There was still some anger left. “Who are you to tell us what to do?”
“Stay inside the fence,” said Miro. “Someone else is coming to protect the pequeninos now.”
“Who? The police?” Several people laughed bitterly, since so many of them were police, or had seen policemen among the crowd.
“Here they are,” said Miro.
A low hum could be heard, soft at first, barely audible in the roaring of the fire, but then louder and louder, until five fliers came into view, skimming the tops of the grass as they circled the mob, sometimes black in silhouette against the burning forest, sometimes shining with reflected fire when they were on the opposite side. At last they came to rest, all five of them sinking down onto the tall grass. Only then were the people able to distinguish one black shape from another, as six riders arose from each flying platform. What they had taken for shining machinery on the fliers was not machinery at all, but living creatures, not as large as men but not as small as pequeninos, either, with large heads and multi-faceted eyes. They made no threatening gesture, just formed lines before each flier; but no gestures were needed. The sight of them was enough, stirring memories of ancient nightmares and horror stories.

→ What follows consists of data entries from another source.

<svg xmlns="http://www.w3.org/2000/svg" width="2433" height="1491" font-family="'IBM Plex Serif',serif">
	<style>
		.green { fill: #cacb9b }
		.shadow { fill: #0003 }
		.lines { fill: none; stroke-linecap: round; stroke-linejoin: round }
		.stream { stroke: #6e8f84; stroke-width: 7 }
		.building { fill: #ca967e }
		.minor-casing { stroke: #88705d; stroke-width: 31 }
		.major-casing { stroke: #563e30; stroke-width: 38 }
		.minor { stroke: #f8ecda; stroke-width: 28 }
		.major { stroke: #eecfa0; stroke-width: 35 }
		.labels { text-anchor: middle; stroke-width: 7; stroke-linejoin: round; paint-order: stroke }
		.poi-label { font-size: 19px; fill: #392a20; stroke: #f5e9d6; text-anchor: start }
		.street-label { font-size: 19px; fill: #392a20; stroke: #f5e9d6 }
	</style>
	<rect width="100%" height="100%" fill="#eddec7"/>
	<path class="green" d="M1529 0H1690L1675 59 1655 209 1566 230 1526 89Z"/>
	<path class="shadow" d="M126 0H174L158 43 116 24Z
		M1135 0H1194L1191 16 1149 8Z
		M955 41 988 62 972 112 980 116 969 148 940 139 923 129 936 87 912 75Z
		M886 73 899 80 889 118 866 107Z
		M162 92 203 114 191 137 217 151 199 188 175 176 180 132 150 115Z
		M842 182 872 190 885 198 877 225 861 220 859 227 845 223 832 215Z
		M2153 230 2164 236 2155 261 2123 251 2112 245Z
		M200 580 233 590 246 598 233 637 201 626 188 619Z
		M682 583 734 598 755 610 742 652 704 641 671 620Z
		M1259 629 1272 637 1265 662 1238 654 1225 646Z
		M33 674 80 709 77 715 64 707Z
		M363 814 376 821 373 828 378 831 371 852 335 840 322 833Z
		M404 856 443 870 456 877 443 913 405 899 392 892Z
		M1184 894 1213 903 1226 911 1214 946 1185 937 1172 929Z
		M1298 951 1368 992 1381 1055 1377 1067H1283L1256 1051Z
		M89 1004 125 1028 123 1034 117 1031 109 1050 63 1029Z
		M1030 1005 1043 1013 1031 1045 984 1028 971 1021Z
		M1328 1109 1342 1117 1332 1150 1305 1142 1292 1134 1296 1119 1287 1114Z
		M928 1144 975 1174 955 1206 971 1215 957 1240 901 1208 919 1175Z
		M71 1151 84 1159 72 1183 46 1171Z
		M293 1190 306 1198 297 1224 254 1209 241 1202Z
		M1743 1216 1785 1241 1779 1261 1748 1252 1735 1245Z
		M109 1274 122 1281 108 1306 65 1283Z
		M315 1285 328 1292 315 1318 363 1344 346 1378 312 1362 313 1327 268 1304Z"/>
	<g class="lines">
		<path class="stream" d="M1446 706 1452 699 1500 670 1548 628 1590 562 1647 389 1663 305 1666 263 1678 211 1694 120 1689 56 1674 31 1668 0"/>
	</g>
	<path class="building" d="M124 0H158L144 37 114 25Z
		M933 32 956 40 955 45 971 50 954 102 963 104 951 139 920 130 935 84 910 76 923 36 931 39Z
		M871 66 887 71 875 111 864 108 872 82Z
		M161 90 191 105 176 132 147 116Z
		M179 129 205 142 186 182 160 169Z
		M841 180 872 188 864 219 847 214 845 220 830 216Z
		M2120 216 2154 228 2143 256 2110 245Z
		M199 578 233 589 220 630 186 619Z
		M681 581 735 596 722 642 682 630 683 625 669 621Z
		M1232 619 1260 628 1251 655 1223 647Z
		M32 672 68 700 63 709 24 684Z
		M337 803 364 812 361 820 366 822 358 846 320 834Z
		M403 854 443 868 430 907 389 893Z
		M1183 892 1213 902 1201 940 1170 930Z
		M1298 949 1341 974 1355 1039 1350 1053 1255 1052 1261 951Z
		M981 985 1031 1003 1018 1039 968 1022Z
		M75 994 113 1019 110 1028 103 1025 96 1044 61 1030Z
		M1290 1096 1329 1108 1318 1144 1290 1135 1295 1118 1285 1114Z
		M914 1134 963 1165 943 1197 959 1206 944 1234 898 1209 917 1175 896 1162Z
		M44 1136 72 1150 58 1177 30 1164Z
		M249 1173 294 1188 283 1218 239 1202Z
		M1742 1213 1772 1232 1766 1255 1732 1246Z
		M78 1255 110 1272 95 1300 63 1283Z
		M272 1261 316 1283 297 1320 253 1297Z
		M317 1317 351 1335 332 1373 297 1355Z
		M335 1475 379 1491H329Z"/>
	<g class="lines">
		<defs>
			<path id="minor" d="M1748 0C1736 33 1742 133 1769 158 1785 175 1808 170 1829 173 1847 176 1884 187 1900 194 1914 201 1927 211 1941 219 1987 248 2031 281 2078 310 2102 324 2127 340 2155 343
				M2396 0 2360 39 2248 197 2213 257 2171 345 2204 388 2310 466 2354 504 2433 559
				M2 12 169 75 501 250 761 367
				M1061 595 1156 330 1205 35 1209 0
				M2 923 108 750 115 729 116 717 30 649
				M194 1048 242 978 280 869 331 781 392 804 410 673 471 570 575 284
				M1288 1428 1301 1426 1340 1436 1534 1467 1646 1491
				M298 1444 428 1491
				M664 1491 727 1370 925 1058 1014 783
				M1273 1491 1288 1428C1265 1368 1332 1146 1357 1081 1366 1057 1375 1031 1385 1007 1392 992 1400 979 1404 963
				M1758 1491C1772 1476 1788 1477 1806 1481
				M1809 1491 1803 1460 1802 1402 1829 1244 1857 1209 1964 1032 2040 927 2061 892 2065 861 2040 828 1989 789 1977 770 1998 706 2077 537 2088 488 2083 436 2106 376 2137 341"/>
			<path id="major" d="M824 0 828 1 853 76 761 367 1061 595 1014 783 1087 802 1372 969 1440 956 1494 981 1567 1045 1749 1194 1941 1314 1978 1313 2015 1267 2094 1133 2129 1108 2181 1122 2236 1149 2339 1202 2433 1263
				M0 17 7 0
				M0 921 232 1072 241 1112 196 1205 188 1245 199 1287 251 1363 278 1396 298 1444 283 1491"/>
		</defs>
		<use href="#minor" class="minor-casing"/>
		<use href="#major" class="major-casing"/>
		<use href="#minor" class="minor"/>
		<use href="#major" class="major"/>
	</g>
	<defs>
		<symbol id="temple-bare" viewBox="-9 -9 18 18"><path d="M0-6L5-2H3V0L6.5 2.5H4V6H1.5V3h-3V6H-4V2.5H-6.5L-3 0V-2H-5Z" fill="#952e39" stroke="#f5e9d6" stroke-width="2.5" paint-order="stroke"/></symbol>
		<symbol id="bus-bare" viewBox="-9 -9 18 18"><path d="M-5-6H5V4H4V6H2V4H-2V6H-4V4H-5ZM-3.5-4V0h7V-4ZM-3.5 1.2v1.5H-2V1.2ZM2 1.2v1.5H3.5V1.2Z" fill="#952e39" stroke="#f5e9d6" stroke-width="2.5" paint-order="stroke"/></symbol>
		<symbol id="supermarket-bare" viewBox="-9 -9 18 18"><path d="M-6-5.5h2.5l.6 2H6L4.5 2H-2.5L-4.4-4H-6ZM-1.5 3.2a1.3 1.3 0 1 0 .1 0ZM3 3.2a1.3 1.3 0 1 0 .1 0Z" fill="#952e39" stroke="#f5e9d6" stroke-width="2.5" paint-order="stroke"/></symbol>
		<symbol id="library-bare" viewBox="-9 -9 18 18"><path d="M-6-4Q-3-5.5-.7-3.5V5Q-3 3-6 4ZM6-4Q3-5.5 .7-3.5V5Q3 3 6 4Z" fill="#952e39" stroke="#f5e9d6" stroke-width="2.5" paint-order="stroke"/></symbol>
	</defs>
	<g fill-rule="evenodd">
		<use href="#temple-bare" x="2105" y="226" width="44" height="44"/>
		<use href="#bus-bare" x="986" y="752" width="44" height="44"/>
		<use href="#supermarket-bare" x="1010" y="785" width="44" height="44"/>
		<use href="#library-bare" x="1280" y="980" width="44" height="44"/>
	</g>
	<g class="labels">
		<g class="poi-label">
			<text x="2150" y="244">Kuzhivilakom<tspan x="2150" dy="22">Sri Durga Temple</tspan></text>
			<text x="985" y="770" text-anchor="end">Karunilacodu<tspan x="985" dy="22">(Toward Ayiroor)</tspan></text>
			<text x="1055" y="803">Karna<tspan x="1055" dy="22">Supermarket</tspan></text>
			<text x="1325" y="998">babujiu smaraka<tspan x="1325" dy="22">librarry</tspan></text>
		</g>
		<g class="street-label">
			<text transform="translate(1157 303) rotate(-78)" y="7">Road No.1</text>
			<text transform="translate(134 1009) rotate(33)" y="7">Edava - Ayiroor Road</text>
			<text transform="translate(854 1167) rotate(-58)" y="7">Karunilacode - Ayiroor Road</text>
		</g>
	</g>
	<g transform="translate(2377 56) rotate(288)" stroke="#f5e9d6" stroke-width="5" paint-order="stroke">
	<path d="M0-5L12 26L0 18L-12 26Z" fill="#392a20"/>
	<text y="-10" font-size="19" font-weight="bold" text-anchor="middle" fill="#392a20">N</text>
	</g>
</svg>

“Deus nos perdoe!” cried several. God forgive us. They were expecting to die.
“Go home,” said Miro. “Stay inside the fence.”
“What are they?” Nimbo's childish voice spoke for them all.
The answers came as whispers. “Devils.” “Destroying angels.” “Death.”
And then the truth, from Grego's lips, for he knew what they had to be, though it was unthinkable. “Buggers,” he said. “Buggers, here on Lusitania.”
They did not run from the place. They walked, watching carefully, shying away from the strange new creatures whose existence none of them had guessed at, whose powers they could only imagine, or remember from ancient videos they had studied once in school. The buggers, who had once come close to destroying all of humanity, until they were destroyed in turn by Ender the Xenocide. The book called the Hive Queen had said they were really beautiful and did not need to die. But now, seeing them, black shining exoskeletons, a thousand lenses in their shimmering green eyes, it was not beauty but terror that they felt. And when they went home, it would be in the knowledge that these, and not just the dwarfish, backward piggies, waited for them just outside the fence. Had they been in prison before? Surely now they were trapped in one of the circles of hell.
At last only Miro, Grego, and Nimbo were left, of all the humans. Around them the piggies also watched in awe– but not in terror, for they had no insect nightmares lurking in their limbic node the way the humans did. Besides, the buggers had come to them as saviors and protectors. What weighed on them most was not curiosity about these strangers, but rather grief at what they had lost.